UPDATED 17:02 EDT / OCTOBER 27 2020


SpaceX starts beta program for its Starlink satellite network

SpaceX Corp. today launched the public beta test program for its Starlink internet network, which uses satellites deployed hundreds of miles above the Earth to deliver wireless connectivity.

The launch is a milestone for a nascent field that could become quite competitive in the coming years. Amazon.com Inc. is building its own satellite constellation as part of a $10-billion-plus project that will similarly focus on providing internet connectivity.
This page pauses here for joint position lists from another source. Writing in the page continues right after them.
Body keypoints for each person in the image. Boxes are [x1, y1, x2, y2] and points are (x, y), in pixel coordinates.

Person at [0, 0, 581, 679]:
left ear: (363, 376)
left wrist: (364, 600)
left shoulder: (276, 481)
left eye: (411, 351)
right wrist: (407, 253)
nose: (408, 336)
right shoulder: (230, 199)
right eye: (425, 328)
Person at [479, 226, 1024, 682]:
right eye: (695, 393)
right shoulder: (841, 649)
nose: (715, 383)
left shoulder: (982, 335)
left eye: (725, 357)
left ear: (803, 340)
SpaceX had initially tested Starlink with employees, then added a landing page to its website where consumers could register to indicate their interest in the beta program. The company today started sending out emails to a subset of the registered users inviting them to sign up for Starlink internet access. The service is available via a $99-a-month subscription, which requires buying a $499 antenna kit for connecting to the orbiting Starlink satellites.

“Expect to see data speeds vary from 50Mb/s to 150Mb/s and latency from 20ms to 40ms over the next several months as we enhance the Starlink system,” SpaceX informed users in the email, which was obtained by CNBC. “There will also be brief periods of no connectivity at all.”
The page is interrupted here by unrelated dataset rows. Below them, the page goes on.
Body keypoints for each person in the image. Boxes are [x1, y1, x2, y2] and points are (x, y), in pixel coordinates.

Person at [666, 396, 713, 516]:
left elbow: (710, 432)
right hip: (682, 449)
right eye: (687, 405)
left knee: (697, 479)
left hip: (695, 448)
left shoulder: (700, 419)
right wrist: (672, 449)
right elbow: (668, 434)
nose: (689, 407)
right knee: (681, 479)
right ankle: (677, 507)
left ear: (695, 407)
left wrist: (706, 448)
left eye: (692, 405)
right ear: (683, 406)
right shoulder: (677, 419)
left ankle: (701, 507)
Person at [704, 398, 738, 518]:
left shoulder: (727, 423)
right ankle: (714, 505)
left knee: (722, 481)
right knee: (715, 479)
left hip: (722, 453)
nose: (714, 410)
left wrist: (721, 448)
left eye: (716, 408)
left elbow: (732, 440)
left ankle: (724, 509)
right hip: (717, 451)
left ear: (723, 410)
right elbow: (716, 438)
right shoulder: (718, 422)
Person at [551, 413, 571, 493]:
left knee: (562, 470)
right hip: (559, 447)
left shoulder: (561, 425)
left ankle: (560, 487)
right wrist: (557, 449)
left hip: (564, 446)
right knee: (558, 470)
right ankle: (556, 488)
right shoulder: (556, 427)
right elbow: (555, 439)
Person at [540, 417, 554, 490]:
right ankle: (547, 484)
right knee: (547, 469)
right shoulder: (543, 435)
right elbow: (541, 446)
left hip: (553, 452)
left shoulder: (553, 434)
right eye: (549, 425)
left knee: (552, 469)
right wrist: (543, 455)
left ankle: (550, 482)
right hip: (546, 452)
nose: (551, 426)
The company has launched nearly 900 Starlink satellites to date that will deliver internet services to users in the northern United States. To provide full global coverage, SpaceX plans to deploy tens of thousands of satellites in an undertaking that it estimates could cost $10 billion.

Providing consumer internet services isn’t the only way the company plans to recoup the investment. It’s also pitching Starlink to enterprise and public sector customers, saying the satellite constellation will facilitate internet access for devices in far-flung locations beyond the reach of traditional broadband networks. SpaceX this month announced a partnership with Microsoft Corp. to give customers of its Azure public cloud access to Starlink for their edge computing projects.

The idea of delivering internet connectivity from space is not new, but SpaceX is putting on a new spin on the concept with Starlink. Unlike traditional communications satellites that are perched thousands of miles above the Earth, the Starlink constellation is deployed in so-called low-Earth orbit at altitudes of just a few hundred miles. This closer proximity to the surface reduces latency and lowers launch costs, which makes it more practical to deploy satellites in large numbers.

Participants in the Starlink beta will have access to a mobile app for managing their networks. The app provides instructions on how to install the Starlink satellite dish and enables users to check connection quality, as well as see what devices are connected to the network.